New York City has become one of the chief battlefronts. Critics of the church - which counts John Travolta and Tom Cruise among its members - have staged at least nine protests here in the last year.
Last Saturday, Anonymous members picketed the Scientology Center on W. 46th. Many came dressed as nurses and doctors to lampoon what one protester tells us is "the unfounded and unscientific 'medical advice' that the church dispenses."
The protester says church officials posted brawny security guards outside and videotaped demonstrators (many of whom hid their faces behind surgical and Guy Fawkes/"V for Vendetta" masks).
Graham Berry, an attorney for Anonymous, says New York cops have been cool about the protesters. "Members say the NYPD finds the pickets fun," says Berry.
Los Angeles is a different story, says Berry, who has written to LAPD police chief Bill Bratton, charging that Scientologists on his force and in the city attorney's office are impinging on Anonymous members' freedom of speech.
Berry says members have been unable to demonstrate outside the church's Pacific Area Command center because L. Ron Hubbard Way "has unlawfully been closed weekend after weekend." He has also filed complaints with the Department of Justice, charging that "the church has suppressed our First Amendment and civil rights."
Church officials have called Anonymous a "terrorist" organization.
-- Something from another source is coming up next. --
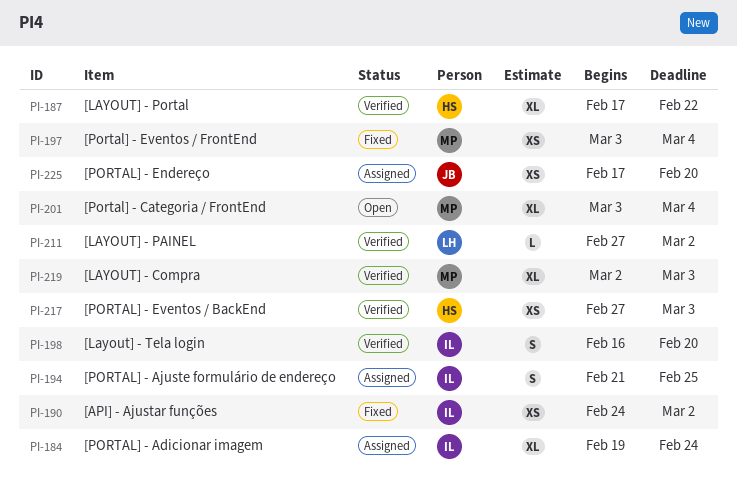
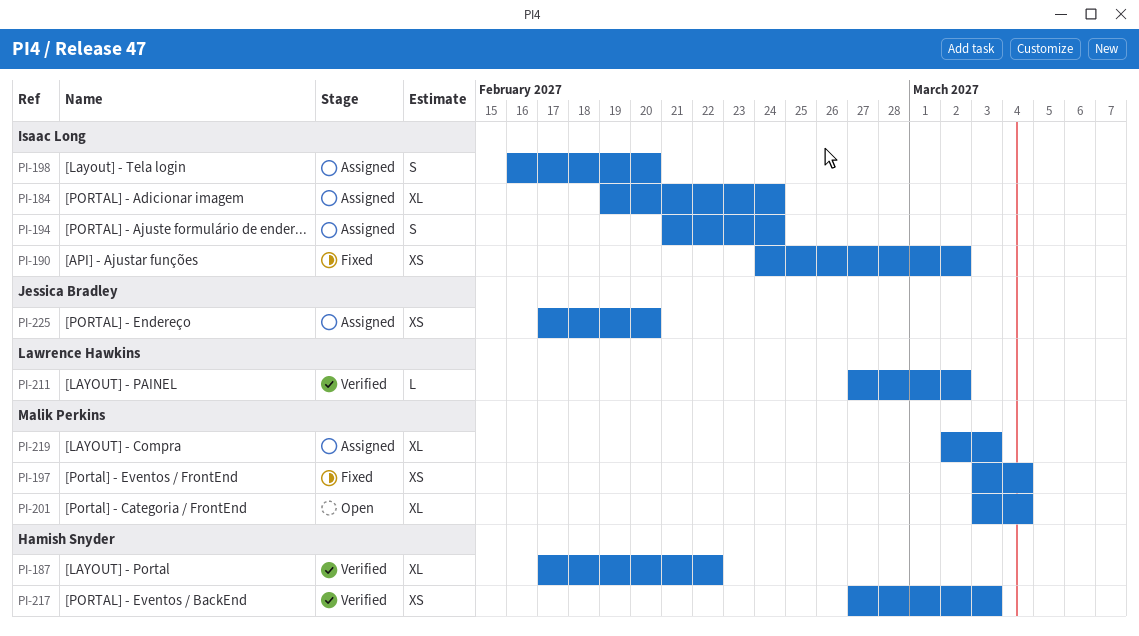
PI-194, due: Feb 25 -> Feb 24
PI-198, status: Verified -> Assigned
PI-219, status: Verified -> Assigned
But, says Berry, "Despite sensational allegations of nitroglycerine bombs and anthrax, there has been no evidence ... and certainly no prosecutions." Says Berry, "Scientology has a long record of fabricating evidence."
Meanwhile, notorious Hollywood private eye Anthony Pellicano may be seeking to burnish his reputation by styling himself as a crusader against the sect.
Recently, an investigator working for Peter Letterese, a former Scientologist who filed a racketeering suit against the Church, asked for help from Pellicano, who's serving time for wiretapping, computer fraud and racketeering.
In a letter (provided to us by Backstreet Investigations' Paul Barresi), Pellicano replies that he's unable to help Letterese, since "all of my records have been destroyed." But he adds, "I had battled Scientology since the early '70s."